[What to work on]
Using the entries that follow, count the lines containing the word "size" and give that number by itself.

((

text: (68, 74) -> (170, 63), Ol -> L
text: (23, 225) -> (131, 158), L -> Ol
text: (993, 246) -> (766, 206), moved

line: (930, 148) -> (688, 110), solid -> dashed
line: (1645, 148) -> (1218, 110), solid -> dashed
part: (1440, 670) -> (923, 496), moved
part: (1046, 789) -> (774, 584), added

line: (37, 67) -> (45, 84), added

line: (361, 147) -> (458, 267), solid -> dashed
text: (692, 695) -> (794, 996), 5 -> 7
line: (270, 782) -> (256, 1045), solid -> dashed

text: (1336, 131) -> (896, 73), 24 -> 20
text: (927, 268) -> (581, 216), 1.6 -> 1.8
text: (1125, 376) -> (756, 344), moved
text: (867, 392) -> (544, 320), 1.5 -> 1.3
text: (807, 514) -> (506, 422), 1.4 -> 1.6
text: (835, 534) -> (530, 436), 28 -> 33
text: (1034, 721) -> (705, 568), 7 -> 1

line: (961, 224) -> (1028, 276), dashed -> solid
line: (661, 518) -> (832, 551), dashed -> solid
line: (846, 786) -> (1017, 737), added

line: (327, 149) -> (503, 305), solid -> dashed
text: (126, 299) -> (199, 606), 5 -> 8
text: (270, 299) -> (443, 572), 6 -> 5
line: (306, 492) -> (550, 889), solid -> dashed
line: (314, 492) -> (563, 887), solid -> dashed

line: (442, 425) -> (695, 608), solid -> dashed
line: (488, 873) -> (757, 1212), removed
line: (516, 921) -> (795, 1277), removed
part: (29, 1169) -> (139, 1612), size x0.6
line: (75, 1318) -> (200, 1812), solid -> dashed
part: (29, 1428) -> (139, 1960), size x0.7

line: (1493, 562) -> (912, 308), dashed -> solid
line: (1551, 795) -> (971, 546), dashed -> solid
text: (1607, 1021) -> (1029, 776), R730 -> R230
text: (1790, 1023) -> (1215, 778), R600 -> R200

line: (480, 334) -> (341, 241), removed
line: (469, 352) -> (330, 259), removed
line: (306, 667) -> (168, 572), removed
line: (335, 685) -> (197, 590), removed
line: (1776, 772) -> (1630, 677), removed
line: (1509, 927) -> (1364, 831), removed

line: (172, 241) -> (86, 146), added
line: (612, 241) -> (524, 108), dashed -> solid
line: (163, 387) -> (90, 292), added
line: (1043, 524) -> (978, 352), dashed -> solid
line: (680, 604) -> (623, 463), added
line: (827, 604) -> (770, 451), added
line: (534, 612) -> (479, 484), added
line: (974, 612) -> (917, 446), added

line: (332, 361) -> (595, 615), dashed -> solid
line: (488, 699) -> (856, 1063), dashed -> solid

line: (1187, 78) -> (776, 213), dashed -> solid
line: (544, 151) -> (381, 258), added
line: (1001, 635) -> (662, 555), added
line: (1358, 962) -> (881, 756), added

))

[Response to the task]
2